October 22, 2018
Every day, at the start of my husband’s work shift, our girls and I sing him a little song, tell him we love him, and watch him drive away.
Every day, I say a little prayer, hoping and wishing for my husband to come home safely to us, so we can hug and kiss him again. This is because I love a cop.
Matt and I got together almost 13 years ago. I was 15 years old and he was 17 when we first met.
We sat next to each other in math class. When I caught him looking over at my paper, I told him off and asked what he was doing. Then I started to get to know him. Then I started to fall in love with him.
I fell in love with how funny he was, how he was just like a giant teddy bear, and how seemingly shy he was until you got to know him.
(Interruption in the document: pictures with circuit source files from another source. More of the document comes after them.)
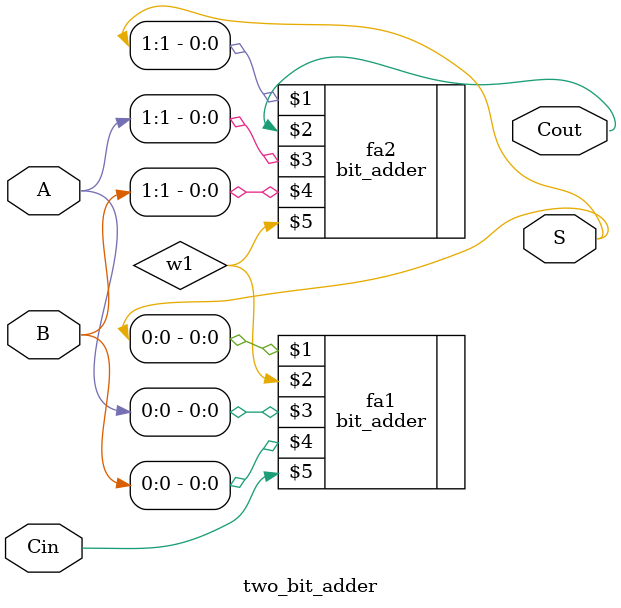
<source format=v>
module two_bit_adder(S, Cout, A, B, Cin);
    input [1:0] A, B;
    input Cin;
    output [1:0] S;
    output Cout;
    
    wire w1;
    
    bit_adder fa1(S[0], w1, A[0], B[0], Cin);
    bit_adder fa2(S[1], Cout, A[1], B[1], w1);
endmodule
</source>
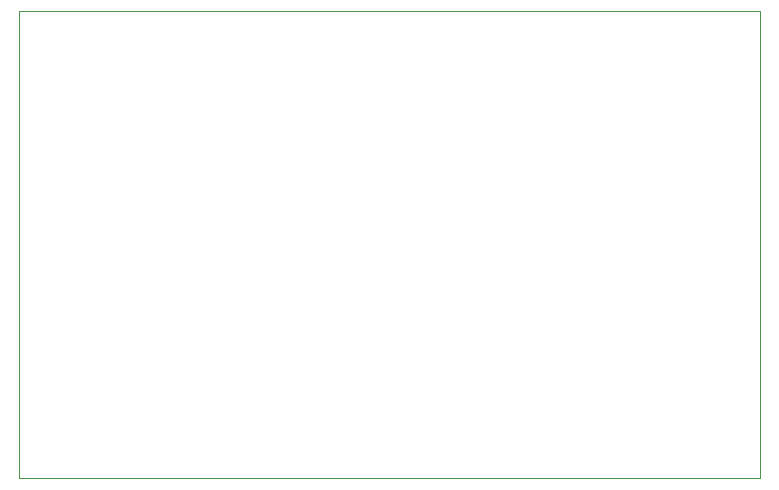
<source format=gbr>
%TF.GenerationSoftware,KiCad,Pcbnew,5.1.12-84ad8e8a86~92~ubuntu20.04.1*%
%TF.CreationDate,2022-01-08T10:03:17+01:00*%
%TF.ProjectId,message_display_interface,6d657373-6167-4655-9f64-6973706c6179,rev?*%
%TF.SameCoordinates,Original*%
%TF.FileFunction,Profile,NP*%
%FSLAX46Y46*%
G04 Gerber Fmt 4.6, Leading zero omitted, Abs format (unit mm)*
G04 Created by KiCad (PCBNEW 5.1.12-84ad8e8a86~92~ubuntu20.04.1) date 2022-01-08 10:03:17*
%MOMM*%
%LPD*%
G01*
G04 APERTURE LIST*
%TA.AperFunction,Profile*%
%ADD10C,0.050000*%
%TD*%
G04 APERTURE END LIST*
D10*
X119750000Y-93000000D02*
X119750000Y-53500000D01*
X182500000Y-93000000D02*
X119750000Y-93000000D01*
X182500000Y-53500000D02*
X182500000Y-93000000D01*
X119750000Y-53500000D02*
X182500000Y-53500000D01*
M02*

</source>
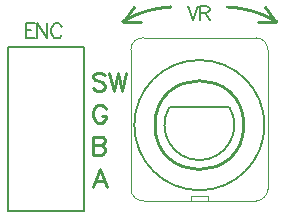
<source format=gto>
G04 Layer_Color=65535*
%FSLAX23Y23*%
%MOIN*%
G70*
G01*
G75*
%ADD10C,0.008*%
%ADD12C,0.010*%
%ADD19C,0.004*%
%ADD20C,0.004*%
%ADD21C,0.006*%
D10*
X2648Y3588D02*
G03*
X2850Y3588I101J-58D01*
G01*
X2966Y3530D02*
G03*
X2966Y3530I-217J0D01*
G01*
X2651Y3589D02*
X2848D01*
X2111Y3792D02*
X2364D01*
Y3245D02*
Y3792D01*
X2111Y3245D02*
X2364D01*
X2111D02*
Y3792D01*
X2710Y3927D02*
X2728Y3880D01*
X2746Y3927D02*
X2728Y3880D01*
X2752Y3927D02*
Y3880D01*
Y3927D02*
X2772D01*
X2779Y3925D01*
X2781Y3923D01*
X2784Y3918D01*
Y3914D01*
X2781Y3909D01*
X2779Y3907D01*
X2772Y3905D01*
X2752D01*
X2768D02*
X2784Y3880D01*
D12*
X2897Y3530D02*
G03*
X2897Y3530I-148J0D01*
G01*
X3006Y3876D02*
G03*
X2843Y3924I-181J-314D01*
G01*
X2655D02*
G03*
X2493Y3876I19J-362D01*
G01*
X2968Y3924D02*
X3005Y3874D01*
X2493D02*
X2530Y3924D01*
X2943Y3874D02*
X3005D01*
X2493D02*
X2555D01*
X2435Y3696D02*
X2429Y3702D01*
X2421Y3705D01*
X2409D01*
X2401Y3702D01*
X2395Y3696D01*
Y3691D01*
X2398Y3685D01*
X2401Y3682D01*
X2406Y3679D01*
X2424Y3674D01*
X2429Y3671D01*
X2432Y3668D01*
X2435Y3662D01*
Y3654D01*
X2429Y3648D01*
X2421Y3645D01*
X2409D01*
X2401Y3648D01*
X2395Y3654D01*
X2448Y3705D02*
X2463Y3645D01*
X2477Y3705D02*
X2463Y3645D01*
X2477Y3705D02*
X2491Y3645D01*
X2506Y3705D02*
X2491Y3645D01*
X2438Y3584D02*
X2435Y3590D01*
X2429Y3595D01*
X2424Y3598D01*
X2412D01*
X2406Y3595D01*
X2401Y3590D01*
X2398Y3584D01*
X2395Y3575D01*
Y3561D01*
X2398Y3553D01*
X2401Y3547D01*
X2406Y3541D01*
X2412Y3538D01*
X2424D01*
X2429Y3541D01*
X2435Y3547D01*
X2438Y3553D01*
Y3561D01*
X2424D02*
X2438D01*
X2395Y3492D02*
Y3432D01*
Y3492D02*
X2421D01*
X2429Y3489D01*
X2432Y3486D01*
X2435Y3480D01*
Y3475D01*
X2432Y3469D01*
X2429Y3466D01*
X2421Y3463D01*
X2395D02*
X2421D01*
X2429Y3460D01*
X2432Y3457D01*
X2435Y3452D01*
Y3443D01*
X2432Y3437D01*
X2429Y3435D01*
X2421Y3432D01*
X2395D01*
X2441Y3325D02*
X2418Y3385D01*
X2395Y3325D01*
X2404Y3345D02*
X2432D01*
D19*
X2564Y3821D02*
G03*
X2521Y3782I-4J-39D01*
G01*
X2977D02*
G03*
X2938Y3821I-39J0D01*
G01*
X2521Y3317D02*
G03*
X2564Y3278I39J0D01*
G01*
X2938Y3278D02*
G03*
X2977Y3317I0J39D01*
G01*
D20*
X2564Y3278D02*
X2938D01*
X2564Y3821D02*
X2940D01*
X2722Y3294D02*
X2777D01*
X2977Y3317D02*
Y3782D01*
X2722Y3278D02*
Y3294D01*
X2777Y3278D02*
Y3294D01*
X2521Y3782D02*
X2521Y3317D01*
D21*
X2200Y3869D02*
X2170D01*
Y3820D01*
X2200D01*
X2170Y3846D02*
X2189D01*
X2209Y3869D02*
Y3820D01*
Y3869D02*
X2241Y3820D01*
Y3869D02*
Y3820D01*
X2290Y3857D02*
X2288Y3862D01*
X2283Y3867D01*
X2278Y3869D01*
X2269D01*
X2264Y3867D01*
X2260Y3862D01*
X2257Y3857D01*
X2255Y3850D01*
Y3839D01*
X2257Y3832D01*
X2260Y3827D01*
X2264Y3822D01*
X2269Y3820D01*
X2278D01*
X2283Y3822D01*
X2288Y3827D01*
X2290Y3832D01*
M02*

</source>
We didn’t end up getting together until just after he graduated. He was pretty shy, so I practically had to ask him out. Halfway through our first date, he realized it actually was a date (LOL).
Since then we’ve been inseparable.
When I was 19, he told me he wanted to become a police officer like his dad. It kind of runs in the family. His dad was a cop, his uncle was, even his cousins are in corrections, so naturally, it was a path he’d want to walk.
I told him no. I begged him, I pleaded with him. This is not what I wanted for us or our family.
We’ve lost friends from this career. You find over the years that your husband starts to just hang out with other cops because they understand one another.
This isn’t just a job. This is a lifestyle. After 10 years of him being an officer, I understand that now. It still doesn’t make it easier. And it can be a very lonely life being the wife of a cop.
They are gone Christmases and New Years because crime doesn’t stop for holidays. You understand that you are going to have to put together Santa gifts by yourself, hide the Easter eggs yourself, and hold your kids off until Daddy gets home, so you can start the festivities before he goes to bed.
Many police officers deal with hypertension and PTSD because of the horrible things they have to see each and every day. As wives, we have to help them through the physically and emotionally challenging days and try to sympathize with what they go through.
The hardest part about being married to a cop is to wonder if he’s coming home from his shift. Because in the current climate of police brutality scandals, many citizens detest cops.
But what you need to understand is, my husband is so much more than an officer. He’s a wonderful and funny individual, a father of two beautiful girls, and a man who loves his wife very much.
Some people don’t see him that way, and they see him as a threat that must be removed. A person who shows up to a call to serve and protect may be shot and killed because of this perception.
I don’t think people TRULY understand how scary it is responding to a call at an unknown situation, where you have no idea what’s going on or what’s going to happen.
On Monday, two Sheriff's Deputies were shot in Sacramento in the line of duty, one of which was fatally wounded. This is the reality of our lives. This is something we have to always worry about. I hope and pray the families of those deputies can find peace in this time of darkness.
I have to accept the fact that my time may be shortened with this man that I love, my high school sweetheart, and the father of my children. And every day before he leaves, I kiss him wondering if it will be the last time I see him.
After 10 years, you get used to that fact, but it doesn’t make it any easier.
I wish and hope and pray that people can understand all the good that officers do. They go into situations no other person would. They protect people in need. They have to see and handle the most horrible situations and come home to their families and are expected to act normal.
For now, we have to accept that my husband’s career is not the safest, but we hope that someday, those that fight with him and what he does will come to understand him.
This is why I love a cop, and though I can’t expect you to love one, too, I do ask that you have a conversation with one. Ask him or her their experience, and respect the sacrifice they make for their community and their family.
For help services with your officer and loved one, I highly recommend the book, I Love a Cop. It assists you in understanding what your officer is going through and how to help them.